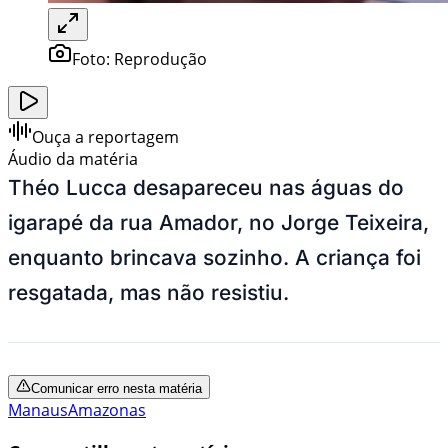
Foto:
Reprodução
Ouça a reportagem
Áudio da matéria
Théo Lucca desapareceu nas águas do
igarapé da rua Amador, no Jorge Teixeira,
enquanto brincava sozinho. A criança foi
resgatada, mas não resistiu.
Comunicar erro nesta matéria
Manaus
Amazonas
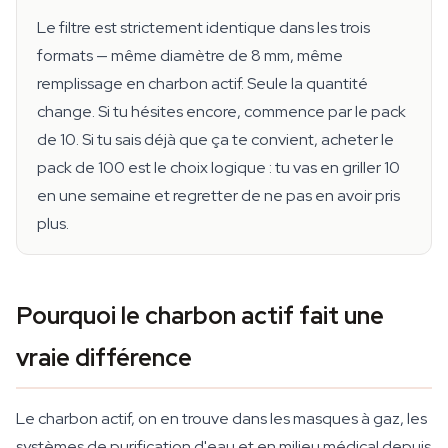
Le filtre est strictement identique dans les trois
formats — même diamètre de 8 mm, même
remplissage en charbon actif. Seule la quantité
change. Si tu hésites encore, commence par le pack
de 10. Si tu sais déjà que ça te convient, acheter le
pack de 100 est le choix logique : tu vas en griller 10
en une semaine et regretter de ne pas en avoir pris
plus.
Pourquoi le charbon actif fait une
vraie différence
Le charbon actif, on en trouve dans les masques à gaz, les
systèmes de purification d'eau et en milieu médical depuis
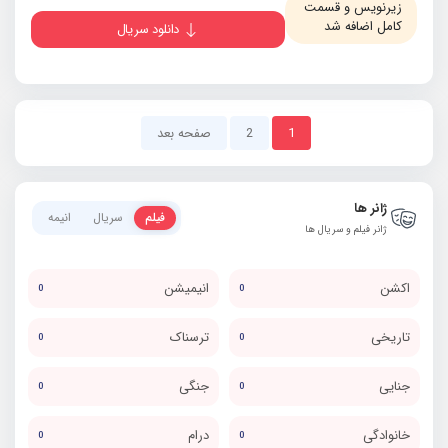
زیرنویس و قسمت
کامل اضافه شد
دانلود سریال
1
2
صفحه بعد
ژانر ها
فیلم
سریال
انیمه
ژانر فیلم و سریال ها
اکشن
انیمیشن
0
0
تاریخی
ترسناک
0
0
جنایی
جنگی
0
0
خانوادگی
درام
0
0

--

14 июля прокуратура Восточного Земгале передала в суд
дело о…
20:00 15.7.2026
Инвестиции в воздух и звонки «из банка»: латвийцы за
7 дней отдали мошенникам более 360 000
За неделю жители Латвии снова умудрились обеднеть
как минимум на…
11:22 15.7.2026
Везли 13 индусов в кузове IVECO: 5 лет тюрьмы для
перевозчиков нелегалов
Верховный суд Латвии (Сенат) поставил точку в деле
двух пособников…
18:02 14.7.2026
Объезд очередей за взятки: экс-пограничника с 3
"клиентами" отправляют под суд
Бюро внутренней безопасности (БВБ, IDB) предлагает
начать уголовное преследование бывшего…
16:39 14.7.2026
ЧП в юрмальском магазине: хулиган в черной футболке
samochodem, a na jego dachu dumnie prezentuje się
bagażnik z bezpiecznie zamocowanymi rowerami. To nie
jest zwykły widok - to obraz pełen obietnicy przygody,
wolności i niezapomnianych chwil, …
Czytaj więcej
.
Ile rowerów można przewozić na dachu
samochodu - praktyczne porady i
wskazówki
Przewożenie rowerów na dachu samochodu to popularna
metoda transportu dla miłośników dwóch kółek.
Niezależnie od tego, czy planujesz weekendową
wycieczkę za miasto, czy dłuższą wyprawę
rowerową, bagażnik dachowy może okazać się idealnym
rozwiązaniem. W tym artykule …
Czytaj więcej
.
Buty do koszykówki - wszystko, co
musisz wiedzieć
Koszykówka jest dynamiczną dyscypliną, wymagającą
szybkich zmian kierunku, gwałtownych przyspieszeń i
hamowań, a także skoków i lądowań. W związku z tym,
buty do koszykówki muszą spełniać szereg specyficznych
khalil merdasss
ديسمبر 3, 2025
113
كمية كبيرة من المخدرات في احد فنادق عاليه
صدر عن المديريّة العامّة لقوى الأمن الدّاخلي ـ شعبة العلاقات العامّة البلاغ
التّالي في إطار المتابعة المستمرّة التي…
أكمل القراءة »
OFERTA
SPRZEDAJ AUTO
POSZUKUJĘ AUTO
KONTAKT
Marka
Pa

• JOB ITEM
Each line of the data in which the string "dans" appears needs to be copied.

• SOLVED EXERCISE
Le filtre est strictement identique dans les trois
Le charbon actif, on en trouve dans les masques à gaz, les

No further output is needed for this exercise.